Hiç Abartmadım, Gördüm,
Yaşadım Ve Gerçekleri Yazdım
Çünkü yazarlar, yazdıklarından sorumludur. Bir eser meydana getirirken, sorumluluğunu da hiç unutmamalıdırlar!
Bu sorumluluk; yazar öldükten sonra da devam eder...Yazarlar mutlaka; araştırıp, fikir sahibi olmalıdırlar önce.
Bir yaşam en iyi kendisini ifade edebilir.
Önce Araştırma!
Ve, bunun devamı; yazarın samimi olduğu gibi, abartmaksızın yaşananları kaleme alması, ilerisi için iz bırakır.
/Katilimi Gözlerim Buldu/ isimli kitabım: Uzun süre yaptığım araştırmalar sonucu; samimi, apaçık olarak kaleme aldığım bir eserimdir!
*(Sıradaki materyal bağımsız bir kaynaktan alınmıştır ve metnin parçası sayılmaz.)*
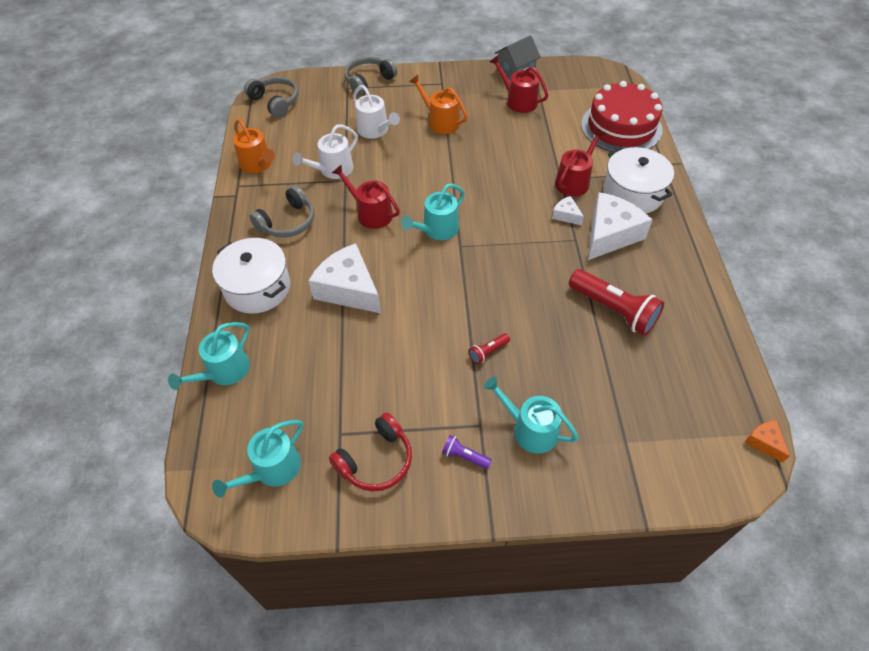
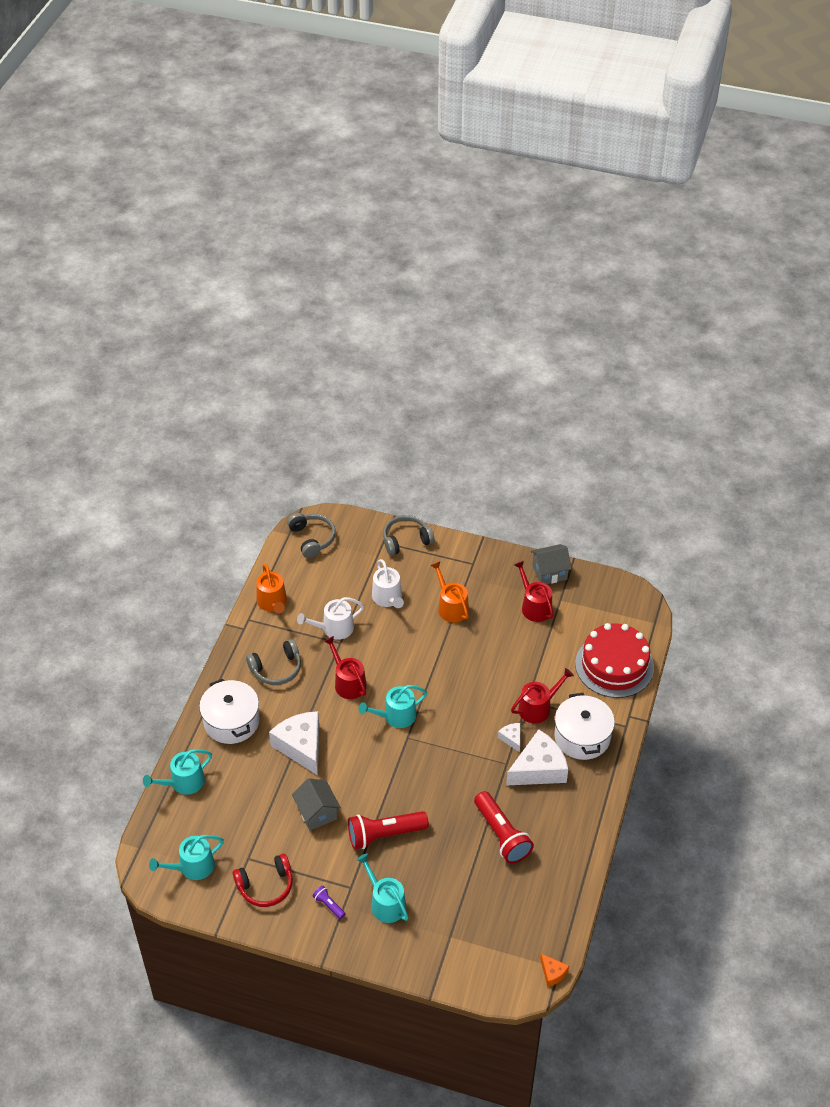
camera: 20 degrees right, 5 degrees down
red flashlight [469,333,510,364] -> red flashlight [348,811,429,849], size x2.18
orange cheese [745,420,790,463] -> orange cheese turned 150 degrees clockwise [540,954,569,987]
none -> grey house [292,778,341,831]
Hepsi Gerçek Bir Yaşam Öyküsü.
KONUŞTURMA SANATI!
/Fotoğraflar, belgesel filmler başlı başına tat katıyor; geçmişi unutursanız ben buradayım diyor./
Tarihi sadece tarihçiler yazmaz.
Gazeteciler de tarihe ışık tutar; kalemiyle, objektifiyle önemli rol oynarlar!
Bahçeler vardır; mor sümbüllü, güllü, ötesinde kapı aralığında, tahmin edilemeyecek oranda dram çıkar karşınıza...
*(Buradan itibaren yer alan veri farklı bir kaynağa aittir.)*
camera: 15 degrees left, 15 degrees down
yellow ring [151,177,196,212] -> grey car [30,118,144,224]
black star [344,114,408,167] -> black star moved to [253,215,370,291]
Sözün uçtuğu yerde, yazı kalır. Yazının unutulduğunda da fotoğraflar konuşur!
***
Üstat Gazeteci-Yazar Salim Taşçı "Arka Bahçede Neler Oldu?" adlı kitabımın ön sözünde beni anlatmış:
"En önemlisi de fotoğrafları konuşturma sanatıdır. Tuğrul Sarıtaş bu konuda üstatlığını konuşturmuş ve konuşturmaya da devam ediyor." diye...
***
Evet...
Fotoğraflar yalan söylemez, aslı neyse odur. Fotoğrafların dili olmasa da konuşturur, baktırır...
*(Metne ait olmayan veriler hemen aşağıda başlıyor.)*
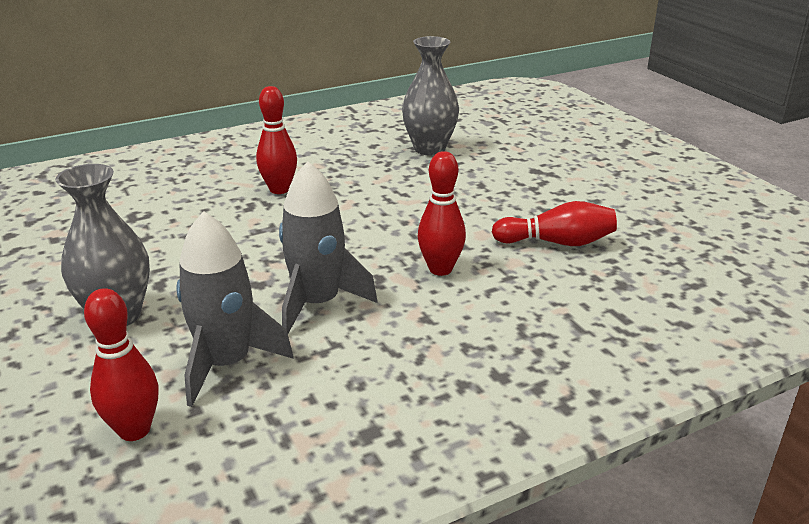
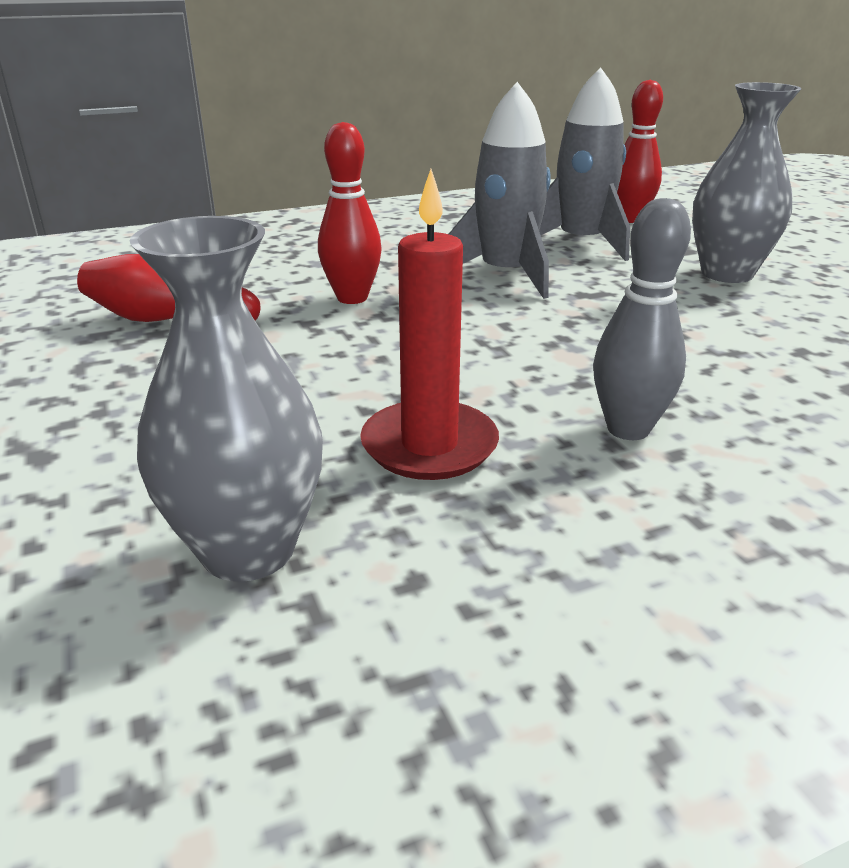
camera: 175 degrees left, 0 degrees up
red bowling pin [256,86,297,194] -> grey bowling pin [593,198,691,440]
none -> red candle [360,169,499,480]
Bahçelerin hep önüne değil, arka tarafına baktığımızda, gerçeği objektif olarak görürüz.
Çünkü gülü görüp de dikenine gözü kapatmak, yanılgıyı çoğaltır. Aksini düşünürsek dikenine takılmak, gülün güzelliğini yok etmez!..
***
Biyografi, öykü, röportaj, belge gibi...
Sözün kısası, fotoğraflar, belgesel filmler başlı başına tat katıyor; geçmişi unutursanız ben buradayım diyor...
Kitaplar ve belgeler; unutulanların, unutanların ilacıdır!
İfadeler, yaşanmışlar çarpıtılmadan gözler önüne serilsin.